Personally I've never found the need to delve into the mechanics of writing lyrics - I just write when the mood takes me and if it comes, it comes (and usually without too much effort). If it doesn't then I just put it aside and maybe come back at it another time to finish it off.

As (most) people on this forum know by now, I'm not a huge fan of rules when it comes to writing - I feel it can stifle creativity (at least for me) more than help it. Not that I don't occasionally lock myself into a set pattern or structure - I just find myself, more often than not, breaking it, and realising I've got better lyrics for it than if I'd have tried to retain conformity.

I know what you mean about unfinished lyrics though. I've probably got a few hundred lying around (and a number of them probably actually quite good or good ideas I'd like to revisit at some stage). I suppose at the volume that I write it's not such a big thing to me, though, not finishing some lyrics.

My favourite songwriter is Tuomas Holopeinen (of Nightwish). If you ever read any of his lyrics or heard any of his songs you'll realise that (a) the structure is whatever the hell takes his fancy and to hell with the rules, (b) half of it doesn't rhyme or even come close to rhyming, and (c) when you listento his songs you realise none of that actually matters because they end up working. Basically, he'd rather make the music fit the words than the other way around!

Yeah - it's great if you don't need any extra help, for me personally, I didn't get a great grade in English when I was at school so a lot of the theory side to words needed a little more study. With the 'object' writing approach I can write a huge pile of nonsense and then create a song from that, using it like a programmer uses a data dictionary.

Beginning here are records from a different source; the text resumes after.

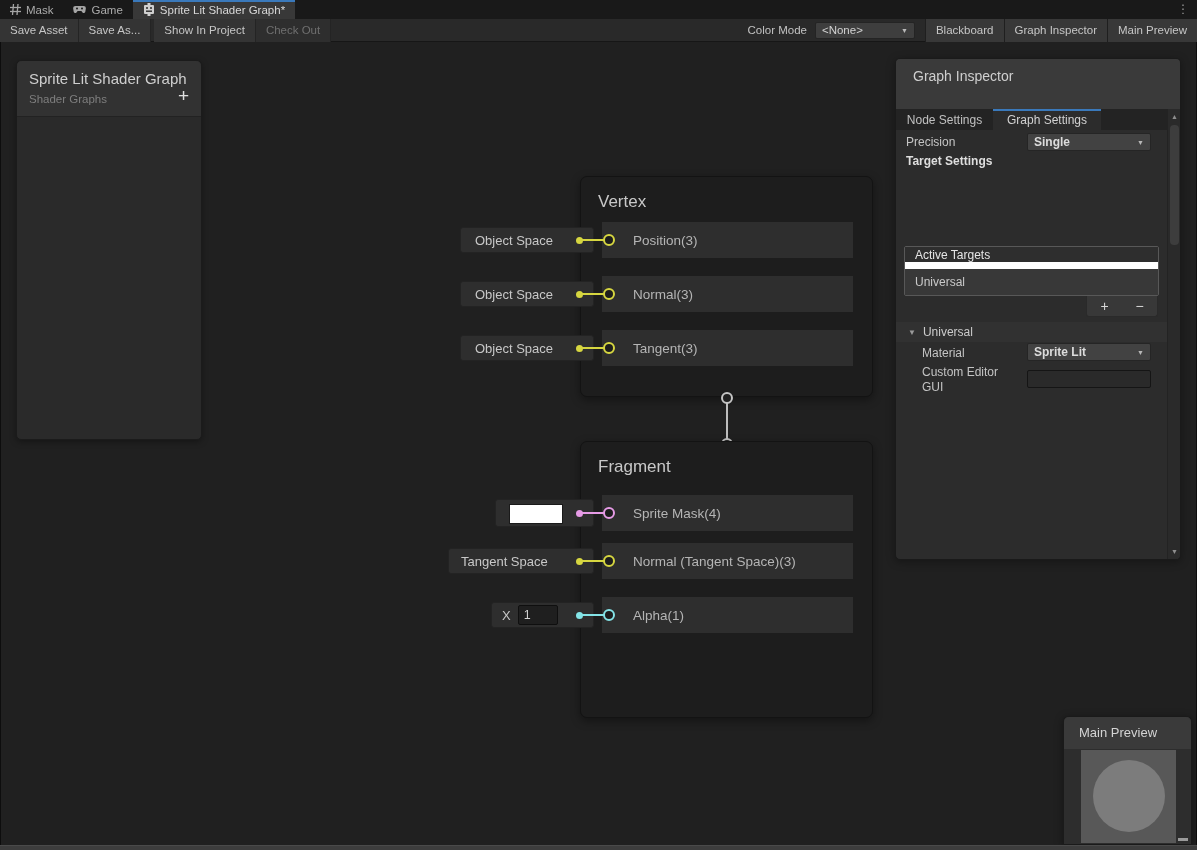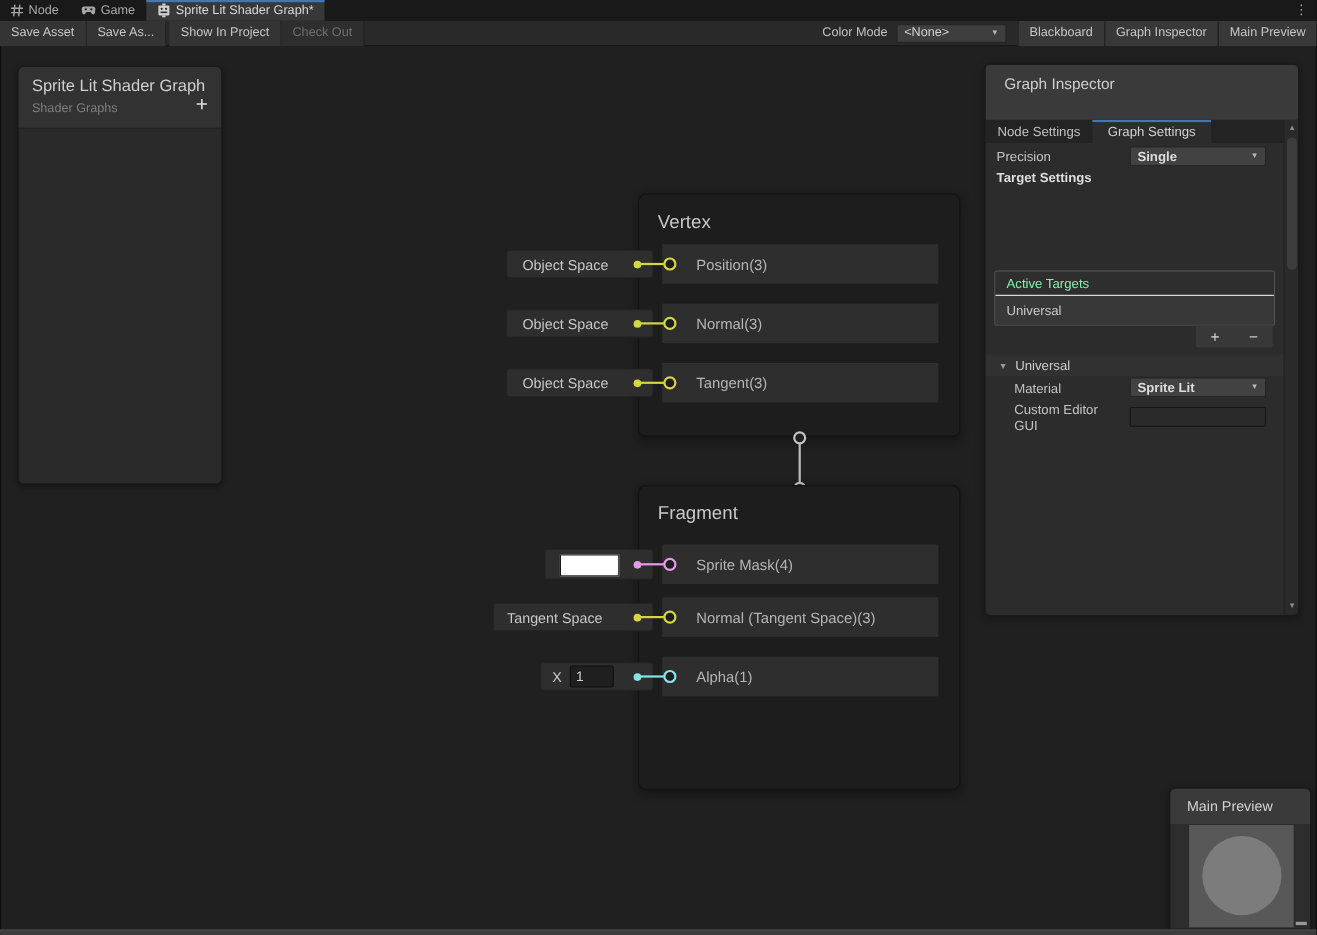--- a/index.html
+++ b/index.html
@@ -100,7 +100,7 @@
             </g>
           </svg>
       </span>
-      <span>Node</span>
+      <span>Mask</span>
     </div>
     <div class="wtab">
       <span>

Pat Pattison's techniques for re-writing certainly have helped me.
I found that if I did write a song start-to-finish it would be full of cliche and perfect rhyme and I'd look back at it and know that it wasn't strong enough, but not really know why or know how to fix it.

I think I've heard of Nightwish (are they Prog?), not heard any though - I'll check it out - it might be fun to analyse a song on here!